**READING PASSAGE**
Posted by: reefrescue | May 29, 2014

Broward Staghorn Coral at Risk of Burial

Army Corp Issues Beach Renourishment Plan Destined to Smother Broward Coral Reefs

Public comment period now open!

Plan will put one million cubic yards of sand on the beaches and reefs from Pompano and Lauderdale-By-The-Sea to Ft. Lauderdale.

browardstaghornRemember the coral poster child for Broward County’s reefs? Well these nearshore thickets of staghorn coral could soon be buried if the Army Corp moves forward with it’s latest beach renourishment plan for South Florida.

If you are a local diver, fisherman or if you care about our coral reefs; if you just want to see your grandchildren grow up to enjoy the reefs as you have this is your chance to speak up.

We have all seen the impacts from past beach projects. But, this one may be the worst yet. At risk to be buried is the federally protected thickets of nearshore staghorn and elkhorn coral and juvenile green turtle forage habitat.

We urge everyone who cares about our reefs and fisheries including the kids (never underestimate the impact of comment from the next generation) to send comments on the proposed project to the U.S. Army Corps of Engineers.

Comment Period is only open until June 14, 2014.

Send comments now!

WHERE TO SEND COMMENTS:   (Civil Works) and (Regulatory)

We would appreciate it if you also send a copy of your comments to or call if you need more local information Dan Clark, (   954-242-0327

WHAT TO SEND: Here’s a sample letter (try to personalize).

Ask that your comments be submitted to the official record of the Environmental Assessment (EA) and Finding of No Significant Impacts (FONSI) for the Broward County Segment II Shore Protection Project (Civil Works) and SAJ-1999-05545  (Regulatory)

RE: Request for an Environmental Impact Statement (EIS), General Reevaluation Report (GRR) and a Public Hearing for the Broward County Shore Protection Project

This permit would allow Broward County to conduct beach renourishment projects in Segment II (Hillsboro Inlet to Port Everglades).  Place approximately 1 million cubic yards of fill (truck haul sand) on the beaches of Segment II. This is of particular concern because potions of Segment II (Ft. Lauderdale) have never had a beach project.  The reefs in Ft. Lauderdale start just off shore and have never been buried and smothered as have the reefs to the north and south.

We must learn from the impacts of past projects, one of the lessons we have learned is that when you place millions of cubic yards of sand on our beaches, you impact the reefs in front of them. It is time we stop burying the reefs that help project the beach from impacts from storms.  The Army Corps has issued a FONSI, yet the permit application anticipates acres of reef and Essential Fish Habitat (EFH) will be buried and mitigation will be required.  This should disqualify this project from being reviewed under an EA and FONSI and require a more stringent review of this project.

We must not allow the environmental review process to cut corners when it comes to protecting the last of the great nearshore reefs left in Florida.  There is no place else left in the US where can you beach dive or snorkel off the beach and enjoy such a reef.  We owe it to the next generation to enjoy it as we have.

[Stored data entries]

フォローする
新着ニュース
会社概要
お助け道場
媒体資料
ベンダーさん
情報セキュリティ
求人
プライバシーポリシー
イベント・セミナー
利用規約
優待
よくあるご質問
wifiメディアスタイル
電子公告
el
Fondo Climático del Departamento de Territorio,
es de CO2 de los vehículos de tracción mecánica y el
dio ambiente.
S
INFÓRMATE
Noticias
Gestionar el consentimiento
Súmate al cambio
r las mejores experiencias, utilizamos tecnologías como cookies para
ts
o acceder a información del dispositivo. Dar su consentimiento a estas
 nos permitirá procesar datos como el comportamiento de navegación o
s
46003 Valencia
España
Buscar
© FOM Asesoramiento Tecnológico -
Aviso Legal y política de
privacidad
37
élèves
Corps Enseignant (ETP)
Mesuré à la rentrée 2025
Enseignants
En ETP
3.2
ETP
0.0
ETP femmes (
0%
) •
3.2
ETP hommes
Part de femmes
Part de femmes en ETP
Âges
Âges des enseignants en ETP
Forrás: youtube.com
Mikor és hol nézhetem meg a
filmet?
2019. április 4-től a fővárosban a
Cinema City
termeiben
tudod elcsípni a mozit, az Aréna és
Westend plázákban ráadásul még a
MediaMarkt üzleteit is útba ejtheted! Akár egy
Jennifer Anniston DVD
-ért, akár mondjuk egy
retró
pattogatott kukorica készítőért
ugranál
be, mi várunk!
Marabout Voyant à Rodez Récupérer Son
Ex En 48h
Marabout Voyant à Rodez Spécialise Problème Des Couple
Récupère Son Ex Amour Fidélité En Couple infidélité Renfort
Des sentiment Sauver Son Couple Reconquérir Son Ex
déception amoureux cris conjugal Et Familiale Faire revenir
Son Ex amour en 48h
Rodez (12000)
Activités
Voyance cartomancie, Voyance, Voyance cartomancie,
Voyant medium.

* * *

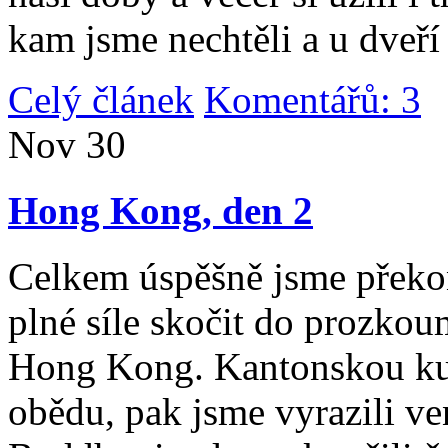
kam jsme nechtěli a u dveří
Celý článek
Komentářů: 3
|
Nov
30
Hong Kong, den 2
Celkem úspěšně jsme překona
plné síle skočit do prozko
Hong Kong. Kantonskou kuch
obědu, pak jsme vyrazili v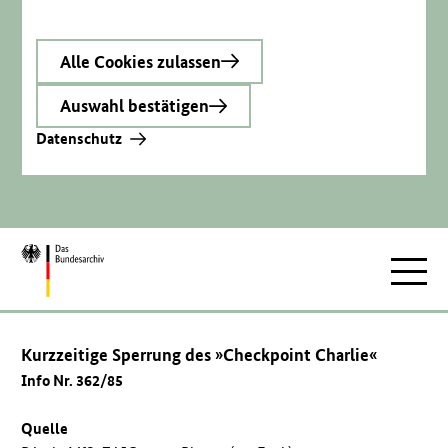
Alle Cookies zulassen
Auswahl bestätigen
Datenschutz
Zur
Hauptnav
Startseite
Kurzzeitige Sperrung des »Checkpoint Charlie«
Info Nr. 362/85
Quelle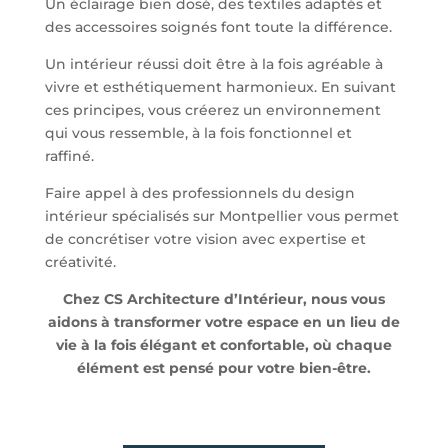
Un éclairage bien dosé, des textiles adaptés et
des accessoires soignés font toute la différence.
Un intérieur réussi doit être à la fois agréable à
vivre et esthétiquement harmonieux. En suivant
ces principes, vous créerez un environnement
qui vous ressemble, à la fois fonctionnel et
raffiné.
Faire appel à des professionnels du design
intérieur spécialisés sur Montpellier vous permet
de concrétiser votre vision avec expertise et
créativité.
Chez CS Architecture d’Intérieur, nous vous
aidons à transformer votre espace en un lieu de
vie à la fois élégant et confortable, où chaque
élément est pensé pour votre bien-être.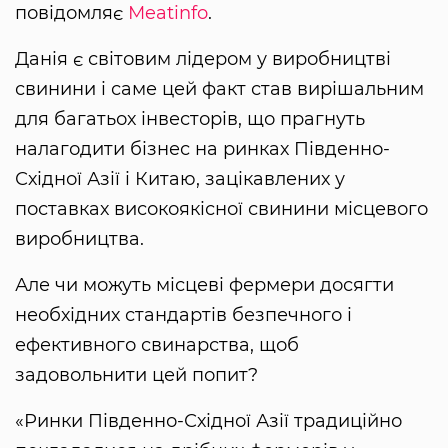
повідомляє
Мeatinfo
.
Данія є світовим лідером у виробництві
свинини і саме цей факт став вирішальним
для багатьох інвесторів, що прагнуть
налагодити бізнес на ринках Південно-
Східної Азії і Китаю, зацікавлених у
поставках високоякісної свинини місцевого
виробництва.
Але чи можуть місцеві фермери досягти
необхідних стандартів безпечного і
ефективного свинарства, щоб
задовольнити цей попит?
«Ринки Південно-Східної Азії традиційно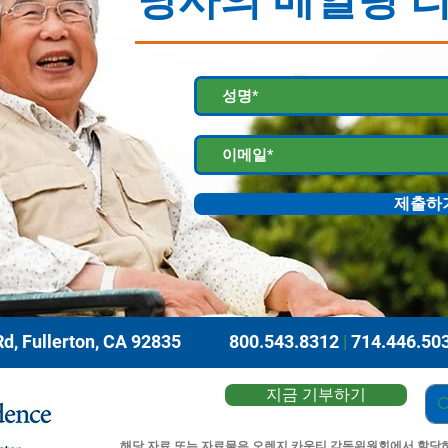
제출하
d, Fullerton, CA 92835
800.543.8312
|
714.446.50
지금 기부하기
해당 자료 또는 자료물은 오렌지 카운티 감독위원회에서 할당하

**AIM OF THE EXERCISE**
From the post about Broward's staghorn coral, write out everything from the words "WHERE TO SEND" down to the words "and SAJ-1999-05545  (Regulatory)". The records were taken from a separate source and are unrelated to the post.

**TASK OUTPUT**
WHERE TO SEND COMMENTS:   (Civil Works) and (Regulatory)

We would appreciate it if you also send a copy of your comments to or call if you need more local information Dan Clark, (   954-242-0327

WHAT TO SEND: Here’s a sample letter (try to personalize).

Ask that your comments be submitted to the official record of the Environmental Assessment (EA) and Finding of No Significant Impacts (FONSI) for the Broward County Segment II Shore Protection Project (Civil Works) and SAJ-1999-05545  (Regulatory)